Looking at the year in review, 2018 has seen a significant shift in direction at the policy level. There is little question that meeting the state’s aggressive climate goals will be a monumental effort. Energy efficiency is a vital part of that strategy, and the policymakers are banking on the energy efficiency industry, realizing that energy efficiency is almost always the lowest cost option when it comes to a clean energy future.

Time-of-use Rates and Savings

What has been interesting this year is to see the focus shift from overall savings to when savings occur. It makes sense if you think about it. An energy efficiency measure that saves when the demand is high, typically between 4 pm to 8 pm, has more value than one that saves in the middle of the night when demand is low. In 2019, many utilities will be switching to time-of-use rates this means energy will be more expensive during the peak energy periods when demand is high. This is an example of placing value on when consumption occurs.

Focused Effort on Reducing Emissions

Another change has been a more focused effort to reduce emissions. Fossil fuels are a primary source of emissions. Whenever you burn something, there are combustion byproducts such as unburnt particles, soot, and other nasty things. There is no such thing as complete combustion, there are always unburnt combustion byproducts, it is a law of Physics. Burning fossil fuels like coal, oil, or natural gas, to provide electricity or heat is not a long-term sustainable solution. We have other options such as solar, wind, geothermal, hydro, etc. Our planet has a limited capacity to absorb and disperse these byproducts, and many feel we are rapidly approaching or have already exceeded that capacity. 

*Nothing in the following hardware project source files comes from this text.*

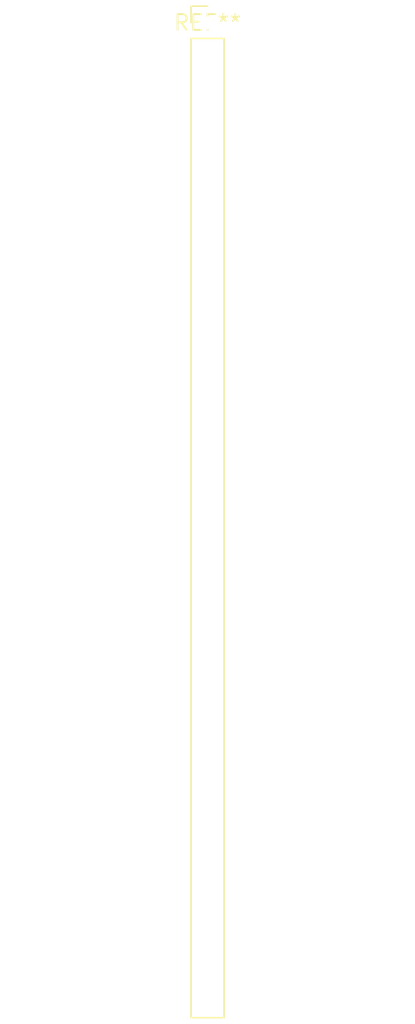
<source format=kicad_pcb>
(kicad_pcb (version 20240108) (generator pcbnew)

  (general
    (thickness 1.6)
  )

  (paper "A4")
  (layers
    (0 "F.Cu" signal)
    (31 "B.Cu" signal)
    (32 "B.Adhes" user "B.Adhesive")
    (33 "F.Adhes" user "F.Adhesive")
    (34 "B.Paste" user)
    (35 "F.Paste" user)
    (36 "B.SilkS" user "B.Silkscreen")
    (37 "F.SilkS" user "F.Silkscreen")
    (38 "B.Mask" user)
    (39 "F.Mask" user)
    (40 "Dwgs.User" user "User.Drawings")
    (41 "Cmts.User" user "User.Comments")
    (42 "Eco1.User" user "User.Eco1")
    (43 "Eco2.User" user "User.Eco2")
    (44 "Edge.Cuts" user)
    (45 "Margin" user)
    (46 "B.CrtYd" user "B.Courtyard")
    (47 "F.CrtYd" user "F.Courtyard")
    (48 "B.Fab" user)
    (49 "F.Fab" user)
    (50 "User.1" user)
    (51 "User.2" user)
    (52 "User.3" user)
    (53 "User.4" user)
    (54 "User.5" user)
    (55 "User.6" user)
    (56 "User.7" user)
    (57 "User.8" user)
    (58 "User.9" user)
  )

  (setup
    (pad_to_mask_clearance 0)
    (pcbplotparams
      (layerselection 0x00010fc_ffffffff)
      (plot_on_all_layers_selection 0x0000000_00000000)
      (disableapertmacros false)
      (usegerberextensions false)
      (usegerberattributes false)
      (usegerberadvancedattributes false)
      (creategerberjobfile false)
      (dashed_line_dash_ratio 12.000000)
      (dashed_line_gap_ratio 3.000000)
      (svgprecision 4)
      (plotframeref false)
      (viasonmask false)
      (mode 1)
      (useauxorigin false)
      (hpglpennumber 1)
      (hpglpenspeed 20)
      (hpglpendiameter 15.000000)
      (dxfpolygonmode false)
      (dxfimperialunits false)
      (dxfusepcbnewfont false)
      (psnegative false)
      (psa4output false)
      (plotreference false)
      (plotvalue false)
      (plotinvisibletext false)
      (sketchpadsonfab false)
      (subtractmaskfromsilk false)
      (outputformat 1)
      (mirror false)
      (drillshape 1)
      (scaleselection 1)
      (outputdirectory "")
    )
  )

  (net 0 "")

  (footprint "PinHeader_1x32_P2.54mm_Vertical" (layer "F.Cu") (at 0 0))

)

</source>
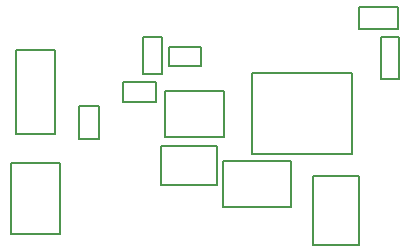
<source format=gbr>
%TF.GenerationSoftware,Altium Limited,Altium Designer,24.7.2 (38)*%
G04 Layer_Color=32768*
%FSLAX45Y45*%
%MOMM*%
%TF.SameCoordinates,665F1D1F-C803-44D7-9F74-9D0A5895F251*%
%TF.FilePolarity,Positive*%
%TF.FileFunction,Other,Top_Courtyard*%
%TF.Part,Single*%
G01*
G75*
%TA.AperFunction,NonConductor*%
%ADD30C,0.20000*%
D30*
X11541894Y6134394D02*
X11873107D01*
X11541894D02*
Y6320607D01*
X11873107D01*
Y6134394D02*
Y6320607D01*
X11722500Y5715000D02*
Y6065000D01*
X11877500D01*
Y5715000D02*
Y6065000D01*
X11722500Y5715000D02*
X11877500D01*
X11540208Y4307325D02*
Y4887636D01*
X11149792Y4307325D02*
X11540208D01*
X11149792D02*
Y4887636D01*
X11540208D01*
X10636650Y5764600D02*
X11482150D01*
Y5072200D02*
Y5764600D01*
X10636650Y5072200D02*
X11482150D01*
X10636650D02*
Y5764600D01*
X9929503Y5820000D02*
X10200325D01*
X9929503D02*
Y5980000D01*
X10200325D01*
Y5820000D02*
Y5980000D01*
X9710000Y5757500D02*
Y6067500D01*
X9875000D01*
Y5757500D02*
Y6067500D01*
X9710000Y5757500D02*
X9875000D01*
X8592500Y4398000D02*
Y5002000D01*
X9007500D01*
Y4398000D02*
Y5002000D01*
X8592500Y4398000D02*
X9007500D01*
X9896465Y5613400D02*
X10393535D01*
Y5223400D02*
Y5613400D01*
X9896465Y5223400D02*
X10393535D01*
X9896465D02*
Y5613400D01*
X9540000Y5685000D02*
X9820000D01*
Y5515000D02*
Y5685000D01*
X9540000Y5515000D02*
X9820000D01*
X9540000D02*
Y5685000D01*
X9335000Y5200000D02*
Y5480000D01*
X9165000Y5200000D02*
X9335000D01*
X9165000D02*
Y5480000D01*
X9335000D01*
X10384844Y4629792D02*
X10965156D01*
X10384844D02*
Y5020208D01*
X10965156D01*
Y4629792D02*
Y5020208D01*
X9859844Y5140208D02*
X10340156D01*
Y4809792D02*
Y5140208D01*
X9859844Y4809792D02*
X10340156D01*
X9859844D02*
Y5140208D01*
X8632520Y5952900D02*
X8967480D01*
X8632520Y5247100D02*
Y5952900D01*
Y5247100D02*
X8967480D01*
Y5952900D01*
%TF.MD5,c0db81404f0d3ce4ef1521ffbce12d39*%
M02*

</source>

There is no question we need to reduce emissions, and we need to do it fast. Emission reduction has come center stage in California’s environmental strategy, and that is a good thing.

In summary, we have witnessed two critical trends in the past year. The first is a focus on when savings occur vs. overall savings. The other is the goal of reducing emissions. Together these two new goals are re-shaping the energy efficiency and policy-making landscape in California.